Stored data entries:
▽

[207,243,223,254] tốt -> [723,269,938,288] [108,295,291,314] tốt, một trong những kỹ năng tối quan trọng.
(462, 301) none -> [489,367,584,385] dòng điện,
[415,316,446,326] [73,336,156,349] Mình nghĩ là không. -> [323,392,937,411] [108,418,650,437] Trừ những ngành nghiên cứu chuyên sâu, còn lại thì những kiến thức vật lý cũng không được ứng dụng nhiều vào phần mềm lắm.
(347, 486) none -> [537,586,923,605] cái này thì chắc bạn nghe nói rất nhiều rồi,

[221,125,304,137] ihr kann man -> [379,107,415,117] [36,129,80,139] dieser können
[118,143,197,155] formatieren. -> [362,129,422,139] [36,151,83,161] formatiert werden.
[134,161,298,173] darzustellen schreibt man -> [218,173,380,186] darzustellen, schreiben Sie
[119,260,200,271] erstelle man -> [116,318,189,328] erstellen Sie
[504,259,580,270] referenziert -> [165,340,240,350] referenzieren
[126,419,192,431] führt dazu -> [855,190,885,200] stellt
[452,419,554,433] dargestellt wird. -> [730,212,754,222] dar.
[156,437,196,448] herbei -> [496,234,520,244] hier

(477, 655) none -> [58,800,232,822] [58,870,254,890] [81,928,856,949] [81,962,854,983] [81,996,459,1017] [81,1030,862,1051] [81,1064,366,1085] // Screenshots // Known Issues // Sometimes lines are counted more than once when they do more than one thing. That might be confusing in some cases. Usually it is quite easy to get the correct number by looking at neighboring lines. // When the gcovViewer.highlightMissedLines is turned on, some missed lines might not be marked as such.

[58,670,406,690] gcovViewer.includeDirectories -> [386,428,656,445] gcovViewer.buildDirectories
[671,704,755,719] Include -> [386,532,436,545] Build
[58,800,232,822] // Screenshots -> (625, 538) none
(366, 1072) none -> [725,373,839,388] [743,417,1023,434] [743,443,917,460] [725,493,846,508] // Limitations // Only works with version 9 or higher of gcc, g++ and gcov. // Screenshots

△

» EXERCISE
For the records above, restate every line word for word.

» REPLY
[207,243,223,254] tốt -> [723,269,938,288] [108,295,291,314] tốt, một trong những kỹ năng tối quan trọng.
(462, 301) none -> [489,367,584,385] dòng điện,
[415,316,446,326] [73,336,156,349] Mình nghĩ là không. -> [323,392,937,411] [108,418,650,437] Trừ những ngành nghiên cứu chuyên sâu, còn lại thì những kiến thức vật lý cũng không được ứng dụng nhiều vào phần mềm lắm.
(347, 486) none -> [537,586,923,605] cái này thì chắc bạn nghe nói rất nhiều rồi,

[221,125,304,137] ihr kann man -> [379,107,415,117] [36,129,80,139] dieser können
[118,143,197,155] formatieren. -> [362,129,422,139] [36,151,83,161] formatiert werden.
[134,161,298,173] darzustellen schreibt man -> [218,173,380,186] darzustellen, schreiben Sie
[119,260,200,271] erstelle man -> [116,318,189,328] erstellen Sie
[504,259,580,270] referenziert -> [165,340,240,350] referenzieren
[126,419,192,431] führt dazu -> [855,190,885,200] stellt
[452,419,554,433] dargestellt wird. -> [730,212,754,222] dar.
[156,437,196,448] herbei -> [496,234,520,244] hier

(477, 655) none -> [58,800,232,822] [58,870,254,890] [81,928,856,949] [81,962,854,983] [81,996,459,1017] [81,1030,862,1051] [81,1064,366,1085] // Screenshots // Known Issues // Sometimes lines are counted more than once when they do more than one thing. That might be confusing in some cases. Usually it is quite easy to get the correct number by looking at neighboring lines. // When the gcovViewer.highlightMissedLines is turned on, some missed lines might not be marked as such.

[58,670,406,690] gcovViewer.includeDirectories -> [386,428,656,445] gcovViewer.buildDirectories
[671,704,755,719] Include -> [386,532,436,545] Build
[58,800,232,822] // Screenshots -> (625, 538) none
(366, 1072) none -> [725,373,839,388] [743,417,1023,434] [743,443,917,460] [725,493,846,508] // Limitations // Only works with version 9 or higher of gcc, g++ and gcov. // Screenshots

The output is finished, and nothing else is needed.